The first recorded use of garden fountains and wall fountains in historical records comes from the ancient Middle East. Diagrams on the walls of ancient Egyptian tombs show the use of garden fountains within the enclosed courtyards of dramatic homes. Typically, they would take the form of a rectangular fish pond, with an impressive row of decorative and fruit-bearing trees lining the edges.
The Mesopotamians used fountains extensively in their formal gardens, bringing a lush landscape to the harsh highlands, highlighted with garden fountains. Shady trees irrigated by the fountains provided respite from the hot summer sun.
The Persian influence was felt by the enclosure of the gardens and pools, and the architecture of these gardens was meant to simulate the heavens. Many of these gardens inspired the famous Persian carpet designs that have persisted to this day.
Roman society was intricately tied to the bathing ritual, and particularly enjoyed water features in the gardens intertwined with the public baths.
In the hot deserts of the Middle East, the desert oasis provided the inspiration for the ancient Persian-inspired paradise gardens.
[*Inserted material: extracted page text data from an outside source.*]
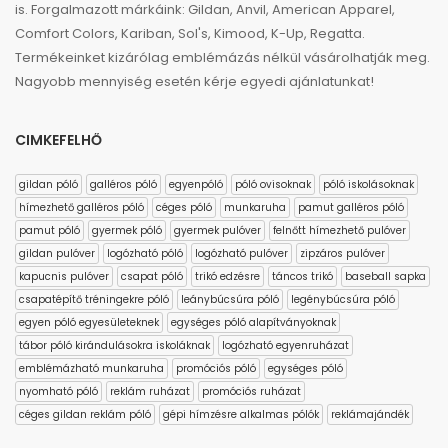
is. Forgalmazott márkáink: Gildan, Anvil, American Apparel,
Comfort Colors, Kariban, Sol's, Kimood, K-Up, Regatta.
Termékeinket kizárólag emblémázás nélkül vásárolhatják meg.
Nagyobb mennyiség esetén kérje egyedi ajánlatunkat!
CIMKEFELHŐ
gildan póló
galléros póló
egyenpóló
póló ovisoknak
póló iskolásoknak
hímezhető galléros póló
céges póló
munkaruha
pamut galléros póló
pamut póló
gyermek póló
gyermek pulóver
felnőtt hímezhető pulóver
gildan pulóver
logózható póló
logózható pulóver
zipzáros pulóver
kapucnis pulóver
csapat póló
trikó edzésre
táncos trikó
baseball sapka
csapatépítő tréningekre póló
leánybúcsúra póló
legénybúcsúra póló
egyen póló egyesületeknek
egységes póló alapítványoknak
tábor póló kirándulásokra iskoláknak
logózható egyenruházat
emblémázható munkaruha
promóciós póló
egységes póló
nyomható póló
reklám ruházat
promóciós ruházat
céges gildan reklám póló
gépi hímzésre alkalmas pólók
reklámajándék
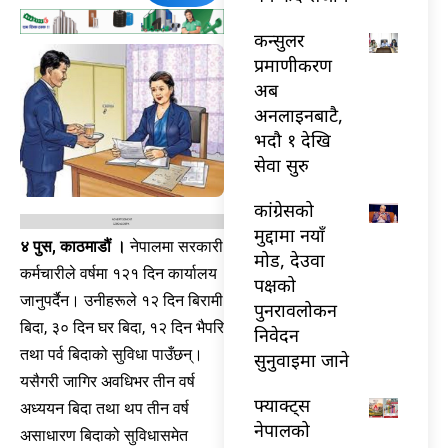
कन्सुलर
प्रमाणीकरण
अब
अनलाइनबाटै,
भदौ १ देखि
सेवा सुरु
कांग्रेसको
मुद्दामा नयाँ
४ पुस, काठमाडौं ।
नेपालमा सरकारी
मोड, देउवा
कर्मचारीले वर्षमा १२१ दिन कार्यालय
पक्षको
जानुपर्दैन। उनीहरूले १२ दिन बिरामी
पुनरावलोकन
बिदा, ३० दिन घर बिदा, १२ दिन भैपरि
निवेदन
तथा पर्व बिदाको सुविधा पाउँछन्।
सुनुवाइमा जाने
यसैगरी जागिर अवधिभर तीन वर्ष
फ्याक्ट्स
अध्ययन बिदा तथा थप तीन वर्ष
नेपालको
असाधारण बिदाको सुविधासमेत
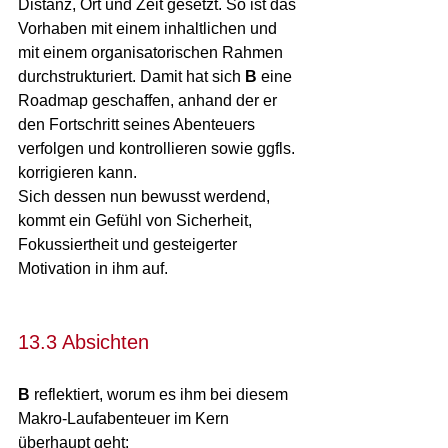
Distanz, Ort und Zeit gesetzt. So ist das 
Vorhaben mit einem inhaltlichen und 
mit einem organisatorischen Rahmen 
durchstrukturiert. Damit hat sich 
B
 eine 
Roadmap geschaffen, anhand der er 
den Fortschritt seines Abenteuers 
verfolgen und kontrollieren sowie ggfls. 
korrigieren kann. 
Sich dessen nun bewusst werdend, 
kommt ein Gefühl von Sicherheit, 
Fokussiertheit und gesteigerter 
Motivation in ihm auf.
13.3 Absichten
B 
reflektiert, worum es ihm bei diesem 
Makro-Laufabenteuer im Kern 
überhaupt geht:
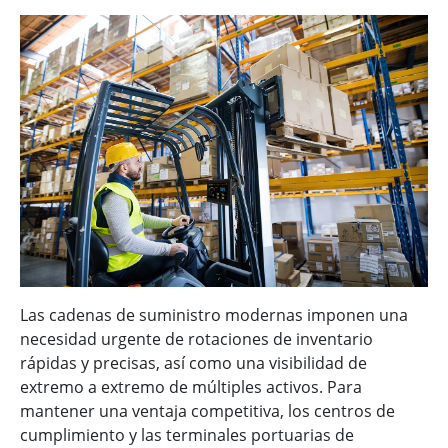
Las cadenas de suministro modernas imponen una
necesidad urgente de rotaciones de inventario
rápidas y precisas, así como una visibilidad de
extremo a extremo de múltiples activos. Para
mantener una ventaja competitiva, los centros de
cumplimiento y las terminales portuarias de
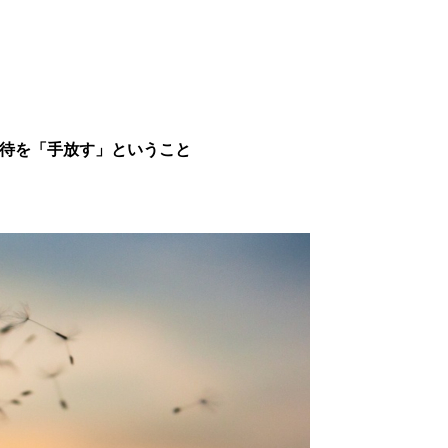
待を「手放す」ということ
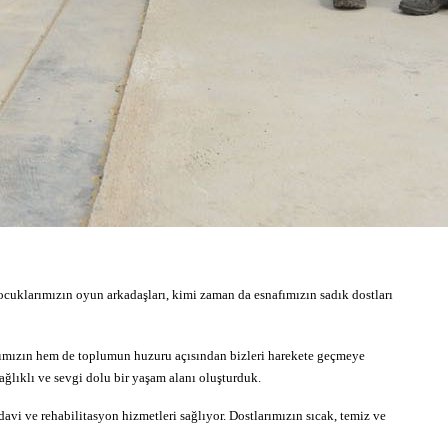
çocuklarımızın oyun arkadaşları, kimi zaman da esnafımızın sadık dostları
arımızın hem de toplumun huzuru açısından bizleri harekete geçmeye
ğlıklı ve sevgi dolu bir yaşam alanı oluşturduk.
avi ve rehabilitasyon hizmetleri sağlıyor. Dostlarımızın sıcak, temiz ve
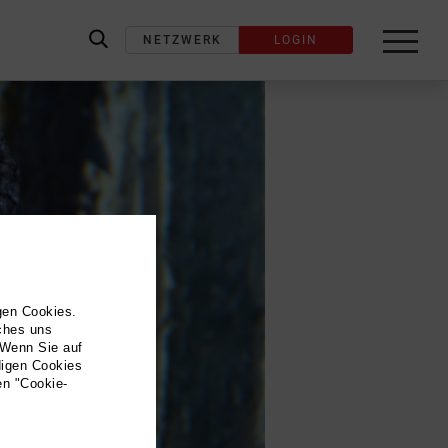
NETZWERK
LOGIN
label_search
gen Cookies.
lches uns
 Wenn Sie auf
digen Cookies
en "Cookie-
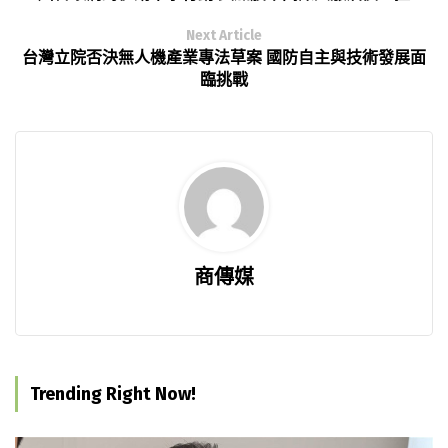
Next Article
台灣立院否決無人機產業專法草案 國防自主與技術發展面
臨挑戰
商傳媒
Trending Right Now!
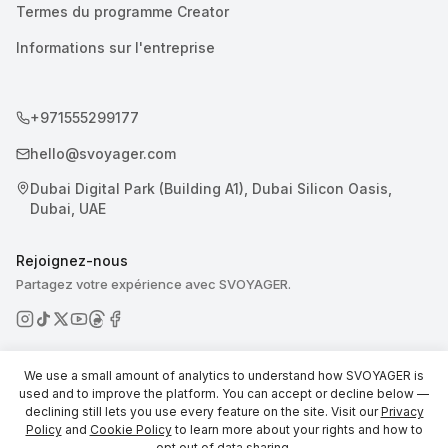
Termes du programme Creator
Informations sur l'entreprise
+971555299177
hello@svoyager.com
Dubai Digital Park (Building A1), Dubai Silicon Oasis,
Dubai, UAE
Rejoignez-nous
Partagez votre expérience avec SVOYAGER.
We use a small amount of analytics to understand how SVOYAGER is
used and to improve the platform. You can accept or decline below —
declining still lets you use every feature on the site. Visit our
Privacy
© 2026 SVOYAGER
Policy
and
Cookie Policy
to learn more about your rights and how to
opt out of data sharing.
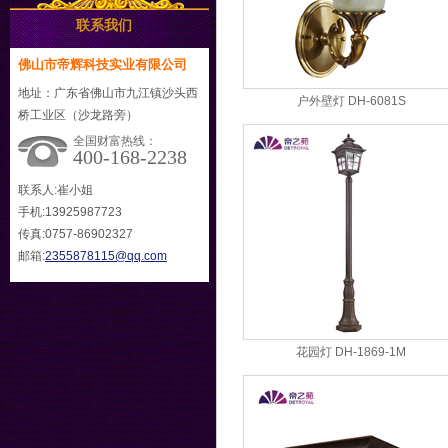
联系我们
佛山市帝辉科技实业有限公司
地址：广东省佛山市九江镇沙头西
户外壁灯 DH-6081S
桥工业区（沙龙路旁）
全国财富热线：
400-168-2238
联系人:崔小姐
手机:13925987723
传真:0757-86902327
邮箱:
2355878115@qq.com
花园灯 DH-1869-1M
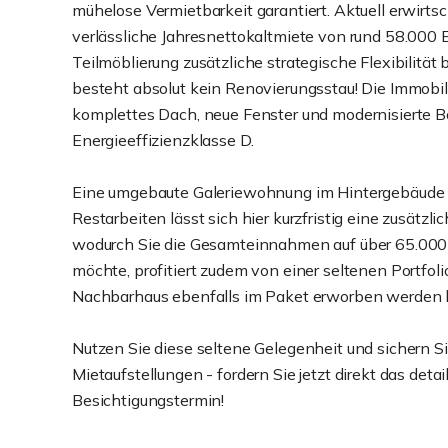
mühelose Vermietbarkeit garantiert. Aktuell erwirtsc
verlässliche Jahresnettokaltmiete von rund 58.000 
Teilmöblierung zusätzliche strategische Flexibilität b
besteht absolut kein Renovierungsstau! Die Immobili
komplettes Dach, neue Fenster und modernisierte Bäd
Energieeffizienzklasse D.
Eine umgebaute Galeriewohnung im Hintergebäude ste
Restarbeiten lässt sich hier kurzfristig eine zusätzli
wodurch Sie die Gesamteinnahmen auf über 65.000
möchte, profitiert zudem von einer seltenen Portfol
Nachbarhaus ebenfalls im Paket erworben werden 
Nutzen Sie diese seltene Gelegenheit und sichern Sie
Mietaufstellungen - fordern Sie jetzt direkt das det
Besichtigungstermin!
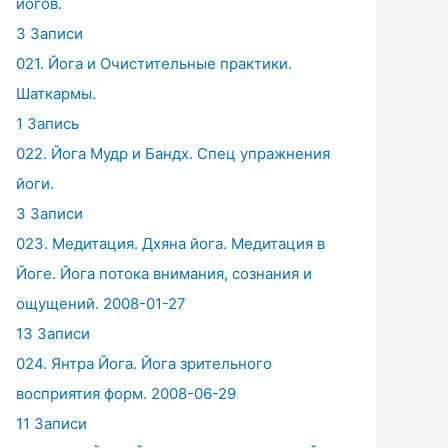
йогов.
3 Записи
021. Йога и Очистительные практики.
Шаткармы.
1 Запись
022. Йога Мудр и Бандх. Спец упражнения
йоги.
3 Записи
023. Медитация. Дхяна йога. Медитация в
Йоге. Йога потока внимания, сознания и
ощущений. 2008-01-27
13 Записи
024. Янтра Йога. Йога зрительного
восприятия форм. 2008-06-29
11 Записи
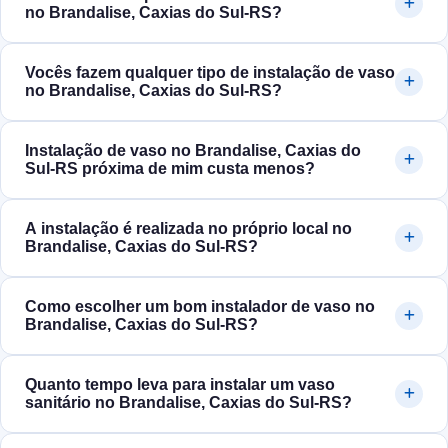
no Brandalise, Caxias do Sul‑RS?
Vocês fazem qualquer tipo de instalação de vaso
no Brandalise, Caxias do Sul‑RS?
Instalação de vaso no Brandalise, Caxias do
Sul‑RS próxima de mim custa menos?
A instalação é realizada no próprio local no
Brandalise, Caxias do Sul‑RS?
Como escolher um bom instalador de vaso no
Brandalise, Caxias do Sul‑RS?
Quanto tempo leva para instalar um vaso
sanitário no Brandalise, Caxias do Sul‑RS?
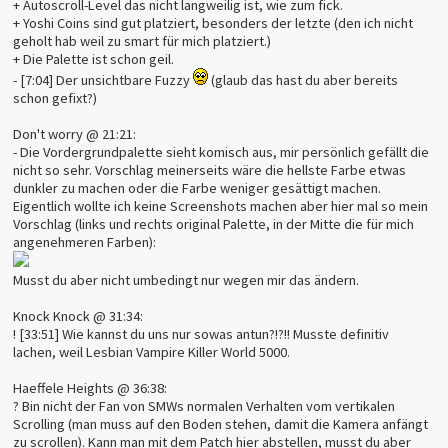
+ Autoscroll-Level das nicht langweilig ist, wie zum fick.
+ Yoshi Coins sind gut platziert, besonders der letzte (den ich nicht
geholt hab weil zu smart für mich platziert.)
+ Die Palette ist schon geil.
- [7:04] Der unsichtbare Fuzzy
(glaub das hast du aber bereits
schon gefixt?)
Don't worry @ 21:21:
- Die Vordergrundpalette sieht komisch aus, mir persönlich gefällt die
nicht so sehr. Vorschlag meinerseits wäre die hellste Farbe etwas
dunkler zu machen oder die Farbe weniger gesättigt machen.
Eigentlich wollte ich keine Screenshots machen aber hier mal so mein
Vorschlag (links und rechts original Palette, in der Mitte die für mich
angenehmeren Farben):
Musst du aber nicht umbedingt nur wegen mir das ändern.
Knock Knock @ 31:34:
! [33:51] Wie kannst du uns nur sowas antun?!?!! Musste definitiv
lachen, weil Lesbian Vampire Killer World 5000.
Haeffele Heights @ 36:38:
? Bin nicht der Fan von SMWs normalen Verhalten vom vertikalen
Scrolling (man muss auf den Boden stehen, damit die Kamera anfängt
zu scrollen). Kann man mit dem Patch hier abstellen, musst du aber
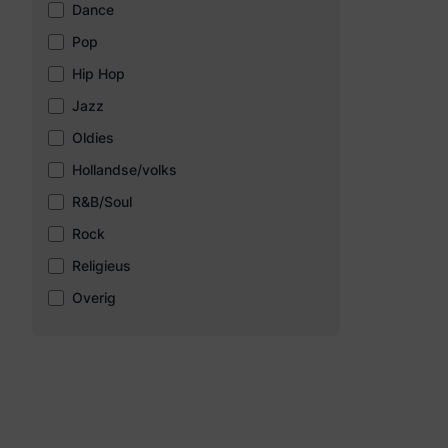
Dance
Pop
Hip Hop
Jazz
Oldies
Hollandse/volks
R&B/Soul
Rock
Religieus
Overig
Efforts to more closely match the house with the surroundings are the hallmark of modern landscape design. With plot sizes seemingly on a never ending slide to smaller and smaller plots, the use of the garden, along with its water features, is a way to slow urban creep.
Smaller pools and fountains can help and even the smallest areas feel more serene and personal. There can be nothing more relaxing then sitting by a water feature and listening to the sound of moving water (not to mention the cooling effect) even the smallest patio or terrace can accommodate some form of water feature and add charm and enjoyment all year round.